コイヘルペスは2003(平成15)年に茨城県霞ケ浦で発生してから各地に広がり、長野県では翌04年度に34市町村で発生を確認。このため05年に同委員会は全国の動きと合わせ「県内の河川・湖沼など公共用水面で捕ったコイは生きたまま持ち出してはならない」とする「委員会指示」を実施しています。
2015年度以降は県内で発生していませんが、全国の発生状況はここ数年11~13都道府県と横ばい状態で一定の発生があり、他自治体の持ち出し禁止の解除もここ数年ないため、長野県は引き続き2017年度も持ち出し禁止とすることにしました。
解禁日に数匹しか釣れない川も
こうした病気対策に加えて委員会を困惑させたのが県内河川の魚の減少。この日申し出があった各漁協の増殖変更の説明でも「昨年6月に300キロのアユの稚魚を放流したが、試し釣りをしてもアユの姿が見えない。釣り客も少なく、不調だった」「川によっては10年来、アユを放流しても解禁日に数匹しか釣れない」などと報告。漁協によっては「こうした状況で組合員も減少し、漁協の経営は年々悪化している。今年度は赤字見込みだ」と、内水面漁業の衰退につながる実態も訴えています。
危険な伝染病の対策に加え、先細りの漁業の実態に、委員からは「アユを放流しても釣れない。川の状態を回復させる対策を進めてほしい。委員会としても注視していきたい」「放流しても釣れないのは河川環境が悪化したためと思われるが、原因は何か」などと意見や質問が相次ぎました。
カワウの食害? 原因は不明
事務局は「原因は特定できない。カワウや外来のコクチバスの食害とも言われているが実態は不明です。水質環境については明確な因果関係は確認されていない」などと説明し、「放流した魚が消える」原因は不明。
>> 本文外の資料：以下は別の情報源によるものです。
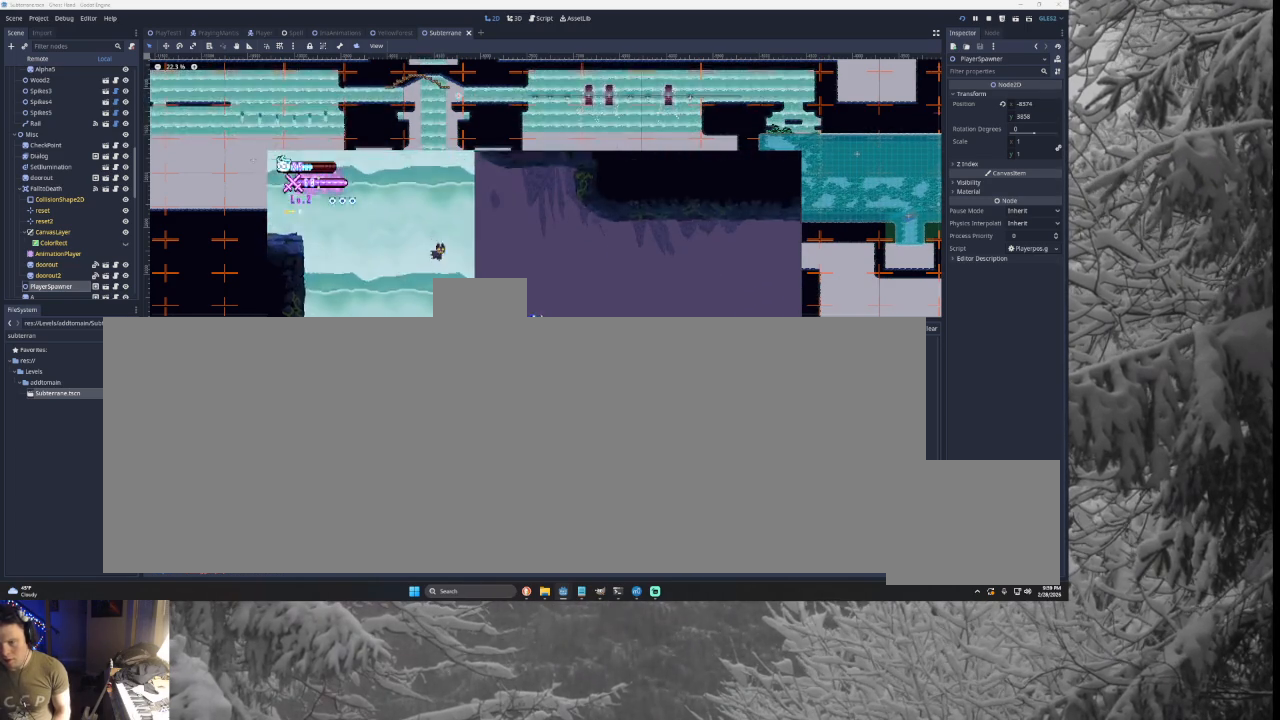
{"buttons": [], "left_stick": "left", "right_stick": "center", "events": [[67, "TRIANGLE", "up"], [133, "left_stick", "left"]]}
これについてある委員は「内水面の資源の利用について当委員会の役割は大きい。アユがいなくなる原因が分からないもどかしさがある。何とかしなければいけない」と強調。「気象庁は長年のデータを積み重ねて予報をしている。内水面の実態についてもいろいろな角度のデータを積み重ねて環境の変化などをつかむべきではないか。その仕組みを作れるのは行政しかない」と、県側に訴えました。
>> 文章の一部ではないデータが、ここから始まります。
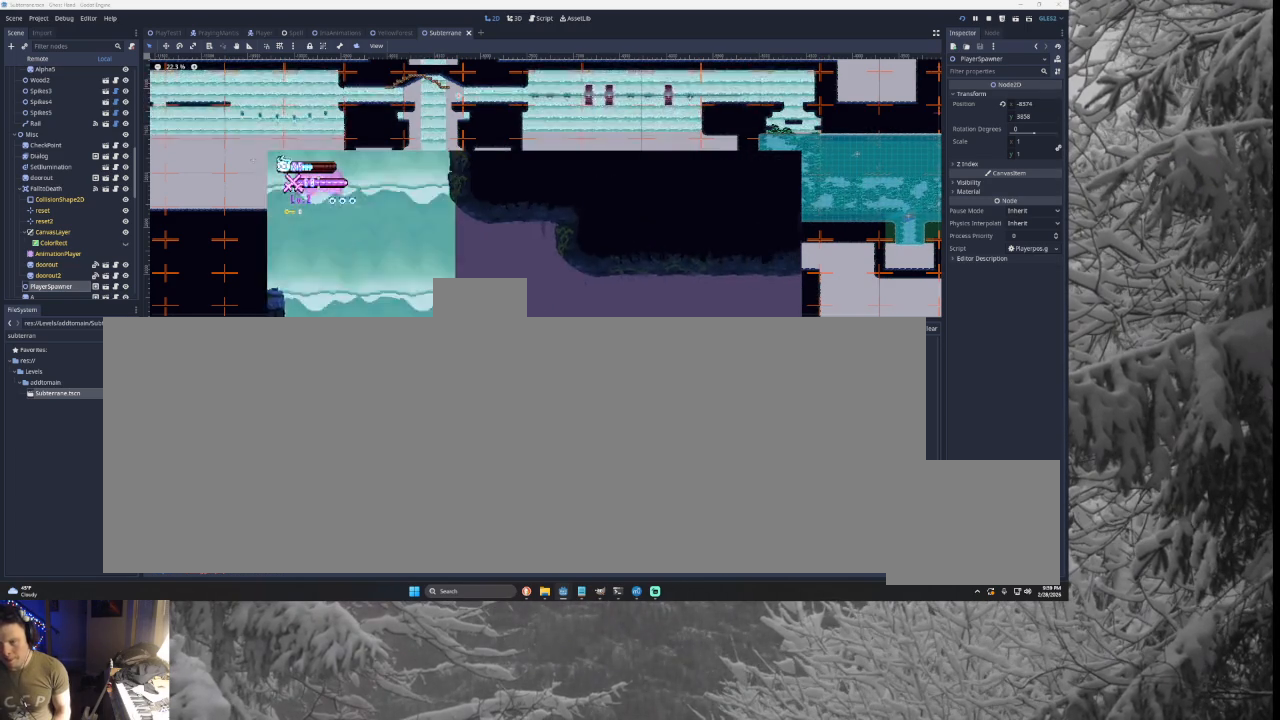
{"buttons": [], "left_stick": "right", "right_stick": "center", "events": [[267, "TRIANGLE", "up"]]}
長野県では昨年7月に数十万匹ともいわれるワカサギが死んで、湖水の酸欠などが取りざたされているものの、この件もいまだに原因は不明。専門家による検討会で本格調査を予定しています。
内水面漁場管理委員会は知事の諮問に対する答申や、対策が必要なときに関係者に「指示」を出すことができますが、行政委員会として自ら積極的に調査活動をすることはできないため、委員のこの日の発言の多くは「私見だが」などと条件付きに。事務局の県は、これらの意見は関係部局などに伝えるとしています。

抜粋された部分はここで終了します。